Estivadores no olho do furacão – Entrevista com António Mariano (parte 1)
Os portos de Portugal são um dos principais centros da crise da austeridade. A perspectiva estratégica afirmada pela troika e pelo seu governo apontam sempre para a exportação máxima depois de se abrir o mercado interno ao saque dos recursos naturais e da mão-de-obra. Os portos são o vértice e a materialização da estratégia da economia de extracção máxima. Ainda assim o Governo mantém a sua linha ideológica mais dura, o ataque total ao Trabalho, que quer a precarização e o desemprego. Expostos às pressões máximas e a chantagens ao mais alto nível, os estivadores têm conseguido manter uma luta coerente e uma rede forte de solidariedade nacional e internacional.
Entrevistámos António Mariano, presidente do Sindicato dos Estivadores do Centro e Sul de Portugal, sob a actual situação. Mariano tem conseguido uma forte posição dos estivadores e, enquanto seu dirigente, estabelecer importantes pontes para que esta luta seja muito visível, acompanhando a grande combatividade dos estivadores e das suas organizações.

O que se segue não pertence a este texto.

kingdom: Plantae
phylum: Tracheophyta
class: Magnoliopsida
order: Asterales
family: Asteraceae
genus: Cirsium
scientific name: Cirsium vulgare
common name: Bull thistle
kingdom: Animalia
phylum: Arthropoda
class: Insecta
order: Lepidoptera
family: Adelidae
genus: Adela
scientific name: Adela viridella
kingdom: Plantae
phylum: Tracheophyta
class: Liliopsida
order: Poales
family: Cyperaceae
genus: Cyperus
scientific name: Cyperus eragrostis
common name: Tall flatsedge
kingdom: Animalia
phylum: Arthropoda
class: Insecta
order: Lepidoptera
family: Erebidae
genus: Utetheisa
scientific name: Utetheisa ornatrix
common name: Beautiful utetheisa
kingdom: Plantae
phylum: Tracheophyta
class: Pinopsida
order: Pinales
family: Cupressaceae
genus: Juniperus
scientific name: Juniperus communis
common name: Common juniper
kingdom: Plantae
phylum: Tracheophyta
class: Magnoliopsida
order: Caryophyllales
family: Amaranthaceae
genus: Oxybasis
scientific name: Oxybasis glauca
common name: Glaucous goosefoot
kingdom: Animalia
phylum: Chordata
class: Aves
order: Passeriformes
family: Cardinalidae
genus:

É um dos subscritores da manifestação “Que Se Lixe a Troika, o Povo é Quem Mais Ordena” e tem tido importantes confrontos com governo e operadores, tendo-se revelado um adversário temível dos defensores da precarização e do desmantelamento dos direitos laborais dos estivadores.
Passados meses de uma luta encarniçada contra uma nova Lei dos Portos (Lei do Trabalho Portuário) a mesma foi aprovada a 7 de Dezembro pela maioria PSD/CDS. A precarização, objectivo máximo desta lei, e a destruição dos contratos colectivos de trabalho (CCT) está em plena implementação e só desde essa altura foram despedidos 47 estivadores no Porto de Lisboa.
PI: Que efeitos concretos teve a flexibilização que foi forçada aos estivadores através da Lei do Trabalho Portuário do ano passado?
AM (António Mariano): As alterações à legislação do Trabalho Portuário aprovadas no final do ano passado começaram a ter efeito a partir da entrada em vigor da mesma em 1 de Fevereiro deste ano ao nível da criação de desemprego e de aumento da precariedade, tal como nós alertámos, desmentindo o que Sérgio Monteiro, Secretário de Estado dos Transportes prometia. A queda da exigência de carteira profissional e a admissão nos portos de todas as variantes contratuais, de forma quase vitalícia, vieram fragilizar e precarizar a profissão dos estivadores.
A diminuição do nosso âmbito de actividade, preconizada na Lei, veio também potenciar o aumento dos despedimentos no sector porque a mesma excepciona do seu âmbito a “utilização de trailers ou veículos pesados de transporte de mercadorias … o trabalho relativo à movimentação e arrumação de mercadorias em armazéns, bem como em parques e outras infraestruturas de plataformas logísticas ainda que integradas em zonas portuárias e … o controlo de entradas e saídas de mercadorias em portarias”.
Ainda antes da entrada vigor da lei, a 27 de Janeiro, as empresas de Lisboa despediram 18 estivadores para no dia 28 de Junho, a seguir à greve geral, terem despedido mais 29 estivadores, todos eles com mais de 6 anos de trabalho contínuo no porto e, em grande parte, com famílias constituídas. Estes despedimentos são inadmissíveis, até porque o volume de trabalho tem vindo a aumentar este ano e a lei nem sequer está em vigor no que diz respeito às exclusões referidas, porque a mesma determina um prazo de 12 meses para negociar a compatibilização do Contrato Colectivo de Trabalho (CCT) com a mesma. E ainda que esta lei estivesse totalmente em vigor existe espaço para estes estivadores despedidos poderem trabalhar diariamente com um estatuto permanente no porto.
PI: Foram estas as razões que os levaram a iniciar um novo ciclo de formas de luta?
AM: Para além dos problemas criados pela nova lei e de repudiarmos os despedimentos que o “outro lado” afirmava, nunca iriam acontecer, temos um problema adicional no porto de Lisboa porque as empresas entenderam que o actual CCT já não vigorava – embora frequentemente tenham escrito o contrário – bem como uma série de Protocolos e Acordos que, juntamente com esse CCT, denunciaram a 13 de Março e entraram num processo contínuo de incumprimento de toda esta regulamentação, legislação incluída.
Foram estas violações constantes que nos forçaram a declarar uma greve, normalmente de uma hora diária, que se iniciou em 25 de Junho e está neste momento declarada até 18 de Setembro. Poderemos dizer que é uma greve reactiva, uma greve de protecção contra estes ataques. Evitamos assim, por exemplo, que as empresas introduzam no circuito da operação elementos estranhos que possam elevar o risco de perigosidade do nosso trabalho, o que já faziam ultimamente em violação do CCT em vigor.